Uh, news for Professor Summers, the US IS looking at a possible double-dip recession and that's been crystal clear ever since this month's job numbers came out. Why has jobs growth slowed down? Well, the Republicans and the Tea Party people (Often one and the same) have been on an absolute crusade about cutting the federal budget. When the economy needs spending to recover and the Obama Administration acquiesces in spending cuts, the result of depressed job creation shouldn't have been the slightest bit surprising.

 

The real problem is that all of this has been absolutely crystal clear for over two years and Summers was in a position in the Obama Administration where he could have had a positive effect on the situation.
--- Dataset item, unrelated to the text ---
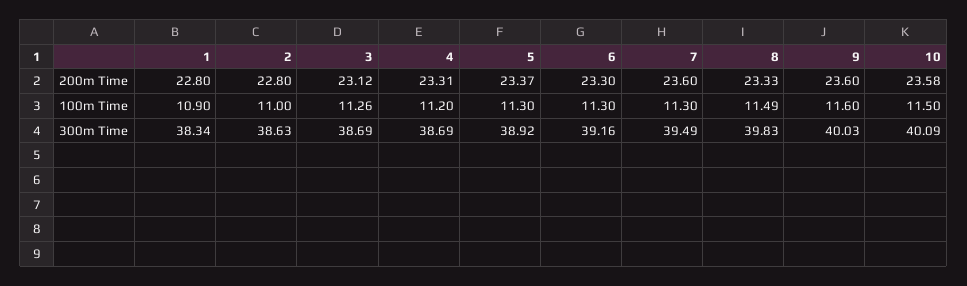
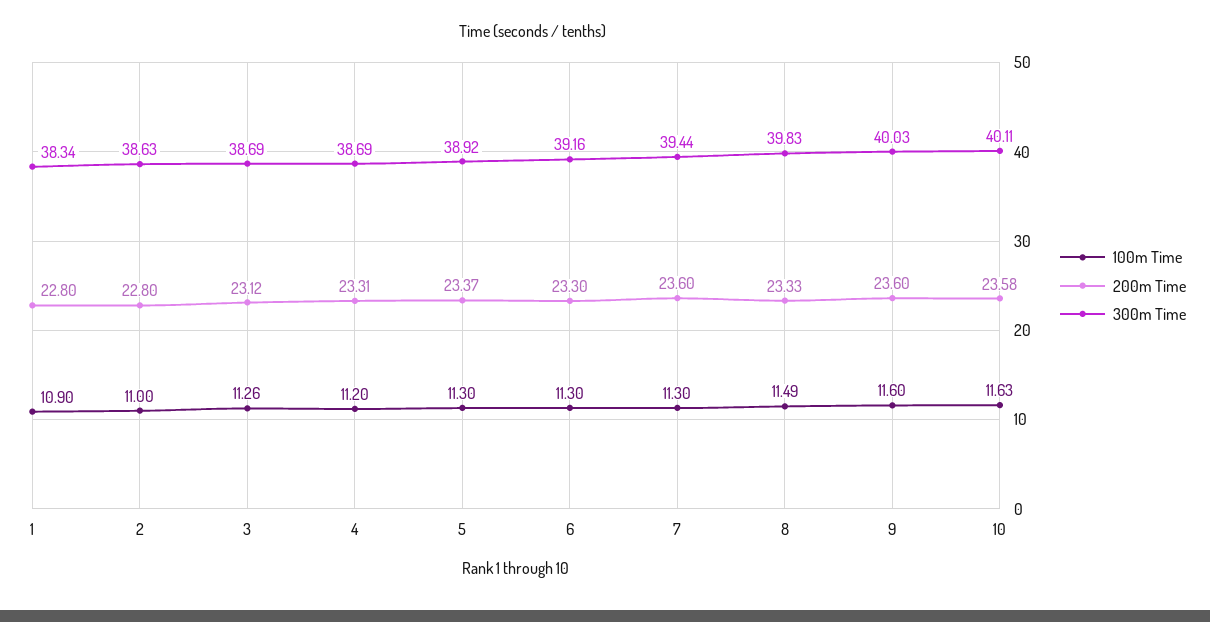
100m Time, 10: 11.5 -> 11.63
300m Time, 7: 39.49 -> 39.44
300m Time, 10: 40.09 -> 40.11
Summers suggests that "withdrawal of fiscal support" would be a bad thing, i.e., that pivoting too early from job creation to tackling the budget deficit would be an unwise move. True, but back in early 2010, when the " Cat Food Commission " (Officially termed the "Simpson-Bowles Deficit Commission," we refer to cat food because Alan Simpson and Chester Bowles made it very clear that they wanted federal spending to be reduced so much that they'd soon see our senior citizens scrounging dumpsters for food and considering cat food to be a delicacy) was established as a way to cut citizen benefits without anybody's clear fingerprints showing up too much, well, that  would have been a nice time for Summers to have had these epiphanies.

 

Politically, the Obama Administration has long since pivoted from job creation to deficit reduction. They gave the initiative to the Republicans and Tea Party people a long time ago. Frankly, if I were them, I wouldn't worry about consistency. I'd simply pivot back to job creation. I'd keep the explanations minimal as the press corps is unlikely to press them for explanations and consistency anyway. Doing that would require institutional memory and some grasp of economic theory in the first place. Summers' proposed solutions are very weak and small-bore, but they point in the right direction. Right now, the very best thing the Obama Administration could do would be to take Summers' very recent revelation and to run with it.